Meu vício em rolagem

Meu vício em rolagem

Quando fico entediado, eu ligo para o meu computador ou meu telefone. Clique em: Safari. Toque em: pasta “Social”. Começa com o Facebook, depois talvez o Instagram, e depois o Twitter, embora tente ficar longe daquele buraco de minhoca (mesmo que eu goste). Se eu tocar no Snapchat, então eu sei que eu estava realmente entediado.
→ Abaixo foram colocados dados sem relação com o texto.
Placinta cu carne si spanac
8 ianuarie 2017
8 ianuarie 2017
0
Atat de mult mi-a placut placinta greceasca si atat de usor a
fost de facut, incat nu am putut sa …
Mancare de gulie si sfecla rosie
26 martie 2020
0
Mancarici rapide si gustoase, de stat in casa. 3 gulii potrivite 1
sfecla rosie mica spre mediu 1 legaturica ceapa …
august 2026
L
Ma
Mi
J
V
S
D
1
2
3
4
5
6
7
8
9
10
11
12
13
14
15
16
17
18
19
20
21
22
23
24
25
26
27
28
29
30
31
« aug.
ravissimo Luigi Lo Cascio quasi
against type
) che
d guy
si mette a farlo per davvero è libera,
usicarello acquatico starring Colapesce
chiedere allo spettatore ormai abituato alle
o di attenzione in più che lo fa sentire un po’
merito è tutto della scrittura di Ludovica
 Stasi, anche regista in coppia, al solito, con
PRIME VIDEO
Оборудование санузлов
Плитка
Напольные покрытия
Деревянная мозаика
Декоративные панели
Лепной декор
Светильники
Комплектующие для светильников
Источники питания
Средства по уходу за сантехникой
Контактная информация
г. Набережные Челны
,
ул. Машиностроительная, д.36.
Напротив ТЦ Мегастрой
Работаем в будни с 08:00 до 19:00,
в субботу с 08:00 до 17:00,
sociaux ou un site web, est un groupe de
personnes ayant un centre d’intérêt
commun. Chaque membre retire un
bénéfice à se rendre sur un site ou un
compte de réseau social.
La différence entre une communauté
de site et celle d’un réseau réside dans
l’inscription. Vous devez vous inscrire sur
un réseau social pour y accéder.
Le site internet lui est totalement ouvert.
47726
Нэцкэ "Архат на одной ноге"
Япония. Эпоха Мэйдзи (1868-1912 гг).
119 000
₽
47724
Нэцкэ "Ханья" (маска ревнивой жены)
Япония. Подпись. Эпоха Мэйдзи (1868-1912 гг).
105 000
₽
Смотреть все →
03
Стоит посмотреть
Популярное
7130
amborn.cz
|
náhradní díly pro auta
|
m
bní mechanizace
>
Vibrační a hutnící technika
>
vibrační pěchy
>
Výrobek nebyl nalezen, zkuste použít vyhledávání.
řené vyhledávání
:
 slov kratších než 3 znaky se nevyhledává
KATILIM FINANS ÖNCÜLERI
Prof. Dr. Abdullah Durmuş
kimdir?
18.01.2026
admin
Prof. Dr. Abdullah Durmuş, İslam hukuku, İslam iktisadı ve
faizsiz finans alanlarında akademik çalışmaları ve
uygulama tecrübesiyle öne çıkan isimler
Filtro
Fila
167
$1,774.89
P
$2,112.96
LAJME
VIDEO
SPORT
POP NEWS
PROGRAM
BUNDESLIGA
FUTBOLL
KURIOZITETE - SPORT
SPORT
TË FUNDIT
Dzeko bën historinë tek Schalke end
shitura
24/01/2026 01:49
Mas o que é presumivelmente um hábito para qualquer pessoa interessada digitalmente, percebi que ela começou a ir mais longe. Eu passaria pela rotina: Facebook, Instagram, Twitter. Toque em algumas histórias, confira o Snap Map (não em um caminho de stalky), e coloque meu telefone de volta para baixo. Eu olho em volta da sala, depois repito o mesmo. E toda vez que volto ao ciclo, percebo que as datas do conteúdo do Facebook e do Instagram me alimentam cada vez mais no passado.

Então o desejo realmente começou a entrar na minha vida. Toda vez que estou fazendo um trabalho e faço uma pausa, ou levo um minuto para pensar sobre o que fazer a seguir, minha mente imediatamente me puxa para o Facebook, apesar do conteúdo repetitivo e repetitivo que será preenchido. “Nova aba”, meu cérebro diz, e arrasta meus dedos em direção ao ícone do Facebook. E lá vão meus dedos, para sua rotina de exercícios, passando por mensagens sobre Trump, cachorros e comida.

Grande parte das conversas sobre vício em mídias sociais envolve a satisfação do lado produtor – quantos gostos, comentários, compartilhamentos recebemos e como isso nos faz sentir. De acordo com um estudo feito pela Psychology Today, altos níveis de esforço nas mídias sociais (esforços positivos para conseguir mais curtidas, como perguntar aos outros ou até mesmo pagar) estavam relacionados a baixos níveis de auto-estima. Altos níveis de esforço nas mídias sociais também foram relacionados a baixos níveis de amabilidade, falta de confiança, calor ou modéstia, baixos níveis de conscienciosidade, descuido, impulsividade e desorganização, e baixos níveis de abertura, sendo negativos sobre novas experiências ou sendo pouco imaginativos. Mas como a mídia consumidora nos faz sentir? Podemos ser viciados em consumir tanto quanto estamos produzindo?

Eu diria que sou mais viciado no pergaminho do que na aprovação. Eu sinceramente dei alguns passos para trás no ano passado, reduzindo meu foco em postar tudo nas mídias sociais, e até me preocupando menos com a documentação das coisas em geral. Mas meu vício em rolagem aumentou, mesmo que eu não me importe com o conteúdo. Meu conteúdo no Facebook me deprime – da desgraça e da melancolia da política – e meu conteúdo no Instagram me lembra das coisas que os outros estão fazendo que eu não sou. Enquanto esses são problemas que vão além da máquina de mídia social, eles são, sem dúvida, exasperados pela disponibilidade para consumir qualquer coisa 24/7.

Faz sentido: por que o Facebook, o Instagram ou o Twitter querem que você saia de suas plataformas? Se ficar sem coisas para ver no Facebook, fecho o aplicativo e mudo para outro, o pior pesadelo do Facebook. A solução? Não nos deixe ficar sem conteúdo. Eu não culpo plataformas de mídia social para fazer isso – é sobre a linha de fundo. Mas, como consumidores, deveríamos ser mais espertos, não do ponto de vista da inteligência, mas de um autocuidado. Alguns dias eu rolo e rola como um demônio da velocidade, mal percebendo o conteúdo passando pelos meus olhos, mas apenas sentindo como se meu polegar estivesse se movendo.

Podemos quebrar o ciclo, acredito, usando métodos sugeridos na terapia cognitivo-comportamental que refocaliza a atividade. Se você sofre de dependência de rolagem, tente se pegar no ato e traga-se de volta ao que estava fazendo, ou encontre uma alternativa saudável. Se você precisar, coloque limites em seu uso de mídia social para forçar-se a usar seu tempo on-line com mais sabedoria. A maneira mais importante de tornar seus hábitos de mídia social saudáveis ​​é torná-los intencionais, portanto, se você quiser rolar, verifique se tem um bom motivo.